> **RECORDS PROVIDED**:
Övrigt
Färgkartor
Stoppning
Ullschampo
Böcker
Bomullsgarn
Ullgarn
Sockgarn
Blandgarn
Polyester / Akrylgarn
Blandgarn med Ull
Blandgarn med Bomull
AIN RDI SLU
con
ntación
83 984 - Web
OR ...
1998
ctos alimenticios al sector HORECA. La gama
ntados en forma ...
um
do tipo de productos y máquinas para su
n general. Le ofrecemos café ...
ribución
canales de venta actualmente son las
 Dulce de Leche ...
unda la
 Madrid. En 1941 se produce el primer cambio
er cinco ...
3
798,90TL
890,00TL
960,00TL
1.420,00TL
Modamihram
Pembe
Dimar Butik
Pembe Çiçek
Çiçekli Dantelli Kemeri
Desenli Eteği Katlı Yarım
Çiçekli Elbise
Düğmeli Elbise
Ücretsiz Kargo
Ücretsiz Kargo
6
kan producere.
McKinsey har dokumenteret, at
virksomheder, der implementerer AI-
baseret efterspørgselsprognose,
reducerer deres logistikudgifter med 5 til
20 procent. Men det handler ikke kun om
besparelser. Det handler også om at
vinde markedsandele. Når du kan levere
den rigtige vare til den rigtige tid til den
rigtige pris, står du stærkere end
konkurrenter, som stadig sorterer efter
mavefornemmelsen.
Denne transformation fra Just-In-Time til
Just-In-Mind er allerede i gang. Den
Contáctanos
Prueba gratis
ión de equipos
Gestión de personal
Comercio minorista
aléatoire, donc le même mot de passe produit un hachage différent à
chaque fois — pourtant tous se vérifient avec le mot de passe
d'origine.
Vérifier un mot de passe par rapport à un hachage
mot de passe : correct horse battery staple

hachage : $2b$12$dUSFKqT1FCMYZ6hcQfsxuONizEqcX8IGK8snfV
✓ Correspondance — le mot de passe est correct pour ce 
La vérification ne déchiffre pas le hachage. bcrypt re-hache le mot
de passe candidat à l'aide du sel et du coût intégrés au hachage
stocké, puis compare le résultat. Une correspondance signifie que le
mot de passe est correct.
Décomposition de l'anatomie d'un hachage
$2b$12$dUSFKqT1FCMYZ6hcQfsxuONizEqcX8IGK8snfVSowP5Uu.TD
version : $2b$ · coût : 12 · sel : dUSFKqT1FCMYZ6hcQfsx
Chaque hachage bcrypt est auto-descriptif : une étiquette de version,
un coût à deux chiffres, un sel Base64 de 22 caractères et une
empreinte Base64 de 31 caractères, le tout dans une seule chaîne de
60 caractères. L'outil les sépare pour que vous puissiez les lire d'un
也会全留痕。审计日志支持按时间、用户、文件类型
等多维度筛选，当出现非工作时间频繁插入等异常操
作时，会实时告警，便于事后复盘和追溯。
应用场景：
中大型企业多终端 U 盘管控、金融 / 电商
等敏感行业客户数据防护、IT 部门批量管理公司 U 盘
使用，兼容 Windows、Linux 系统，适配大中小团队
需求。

> **INSTRUCTIONS TO FOLLOW**:
In the data above, find each line that uses the string "handler". Copy it.

> **TASK OUTPUT**:
20 procent. Men det handler ikke kun om
besparelser. Det handler også om at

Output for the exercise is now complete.